In enterprise software there is an eternal discussion of "buy vs build" and most organizations go through a cycle of:

-- we had a terrible time building something so now we're only going to buy things

-- we had a terrible time buying something so now we're only going to build things

-- repeat...

Either way you can have a brilliant success and either way you fail abjectly, usually you succeed at most but not all of the goals and it is late and over budget.

If you build you take the risks of building something that doesn't exist and may never exist.

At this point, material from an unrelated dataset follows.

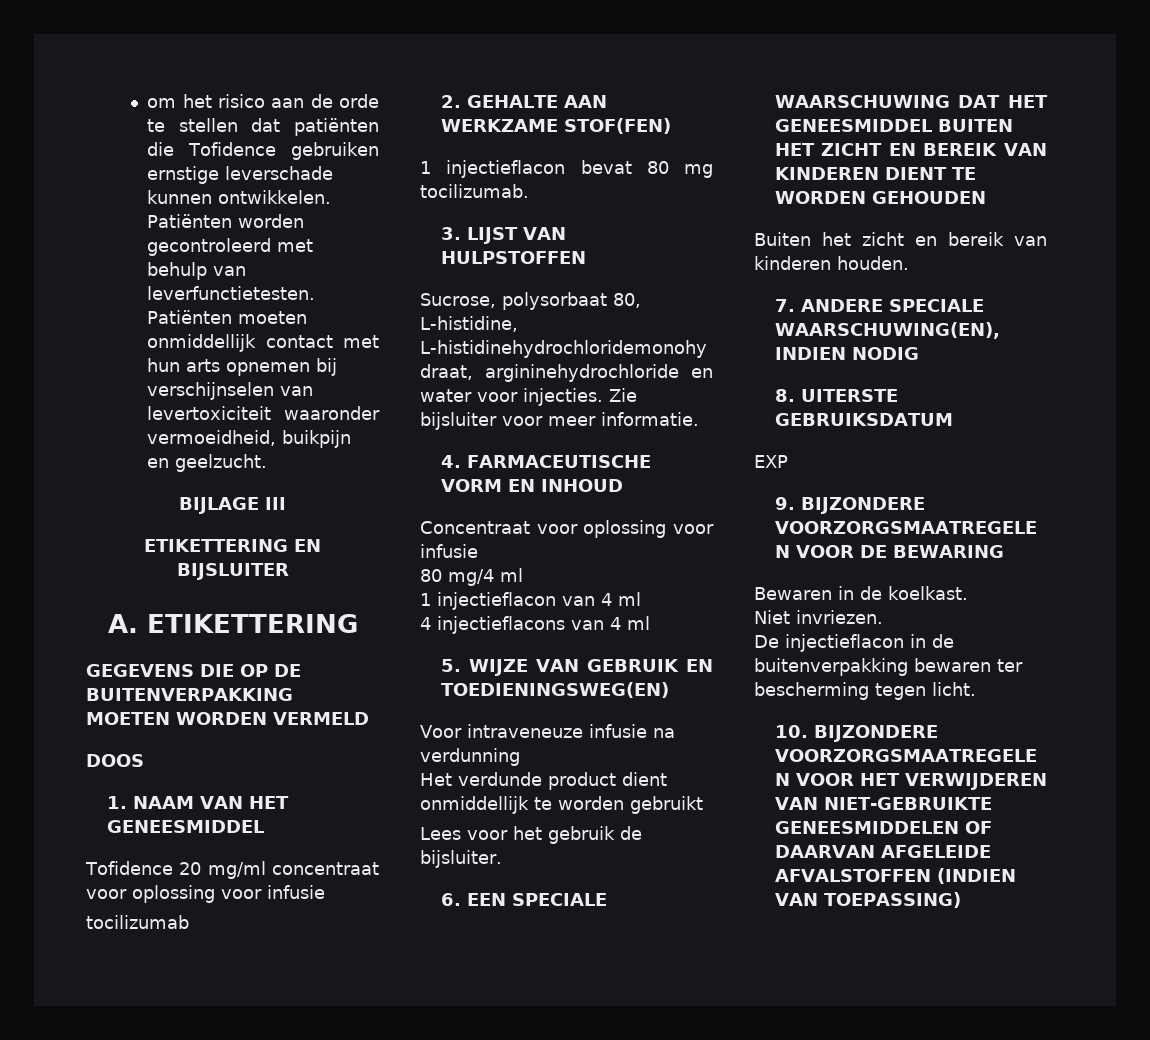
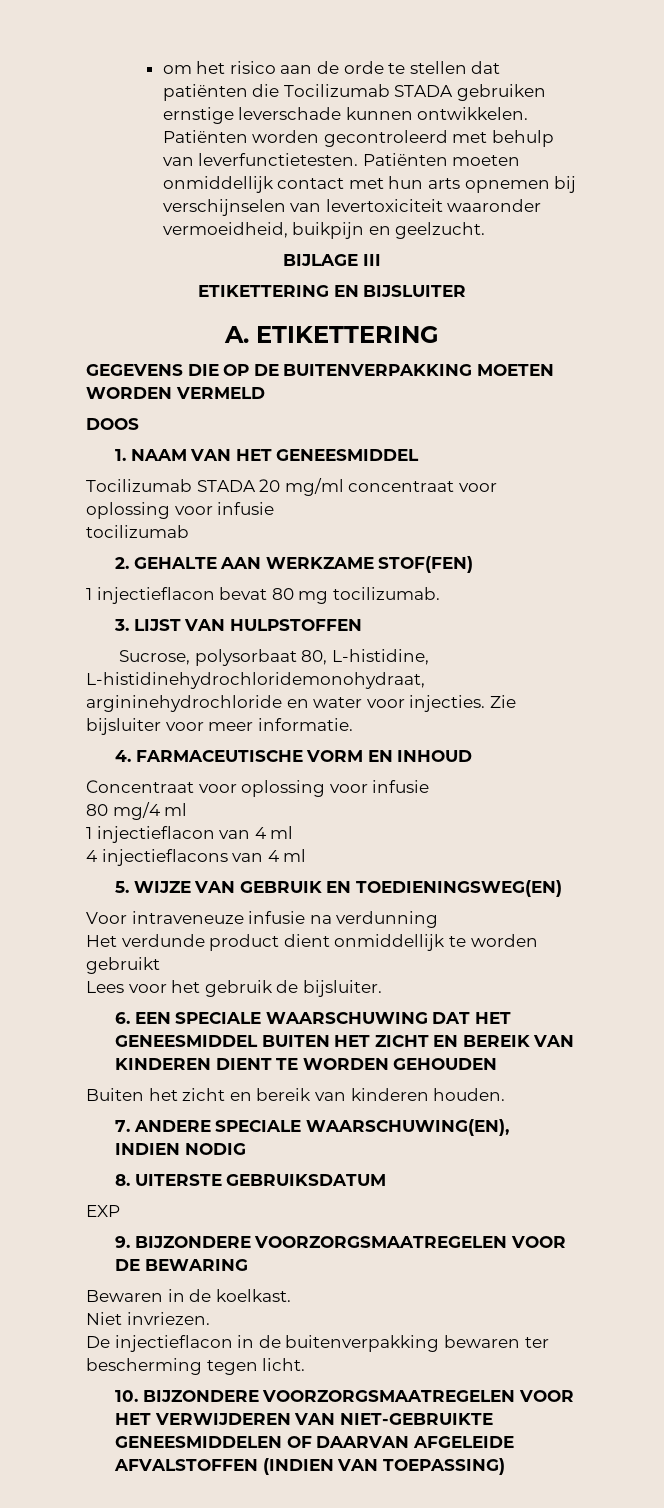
[188,142,277,156] Tofidence -> [283,84,454,97] Tocilizumab STADA
[85,861,173,875] Tofidence -> [86,479,256,492] Tocilizumab STADA

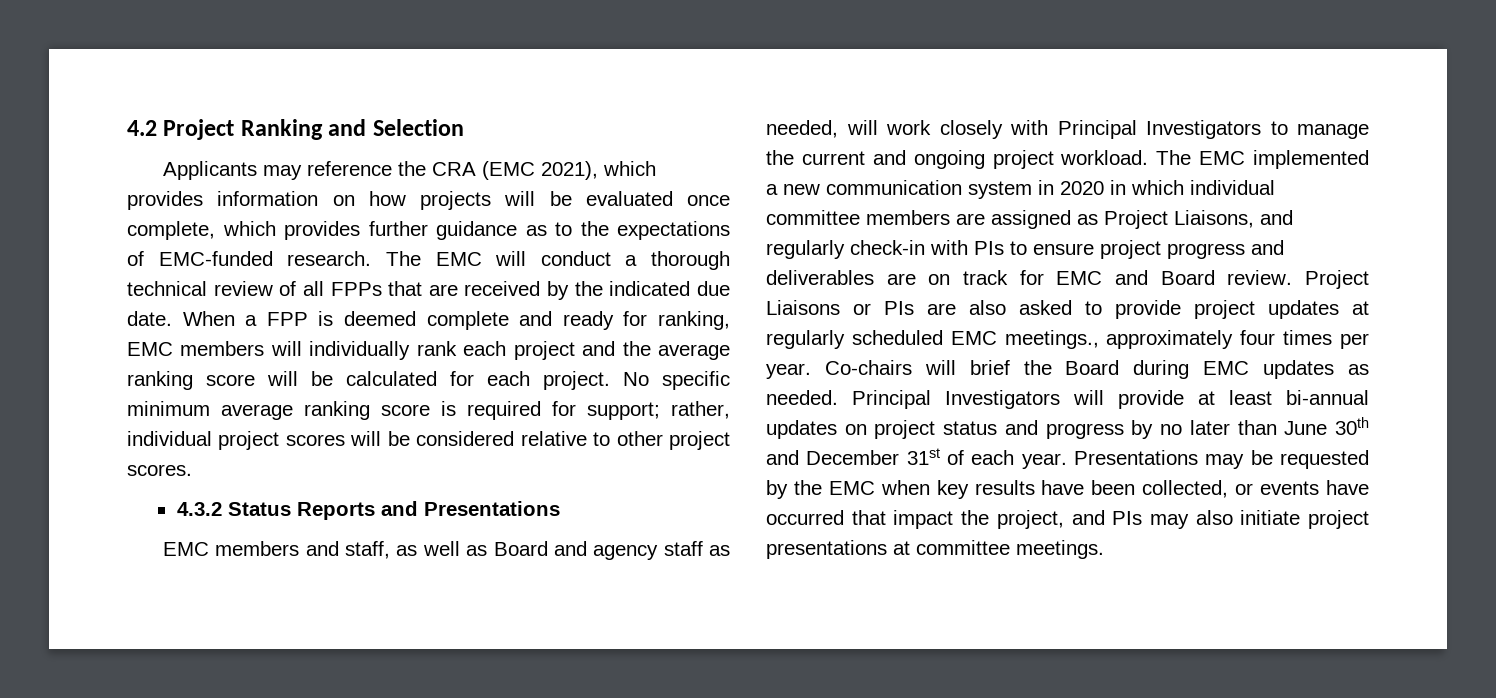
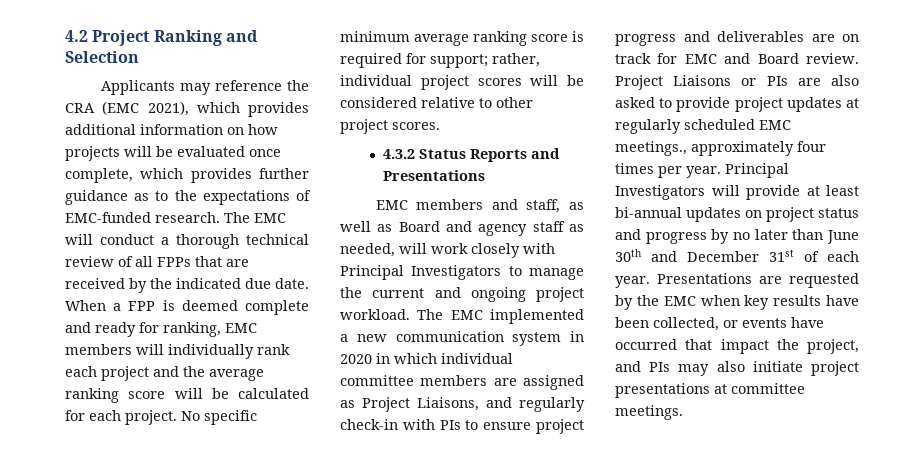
(203, 200) none -> [65,124,136,135] additional
[824,360,1369,379] [766,390,838,405] Co-chairs will brief the Board during EMC updates as needed. -> (721, 172) none
[1205,450,1273,469] may be -> [759,276,782,284] are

If you buy you have to pay for a lot of structure that pushes risks around in space and time. The vendor people needs marketing people not to figure out what you need, but what customers need in the abstract. Sales people are needed to help you match up your perception of what you need with the reality of the product. All those folks are expensive, not just because of their salaries but because a pretty good chunk of a salesperson's time is burned up on sales that don't go through, sales that take 10x as long they really should because there are too many people in the room, etc.

When I was envisioning an enterprise product in the early 2010s for instance I got all hung up on the deployment model -- we figured some customers would insist on everything being on-premise, some would want to host in their own AWS/Azure/GCP and others would be happy if we did it all for them. We found the phrase "hybrid cloud" would cause their eyes to glaze over and maybe they were right because in five years this became a synonym for Kubernetes. Building our demos we just built things that were easy for us to deploy and the same would be true for anything people build in house.

To some extent I think AI does push the line towards build.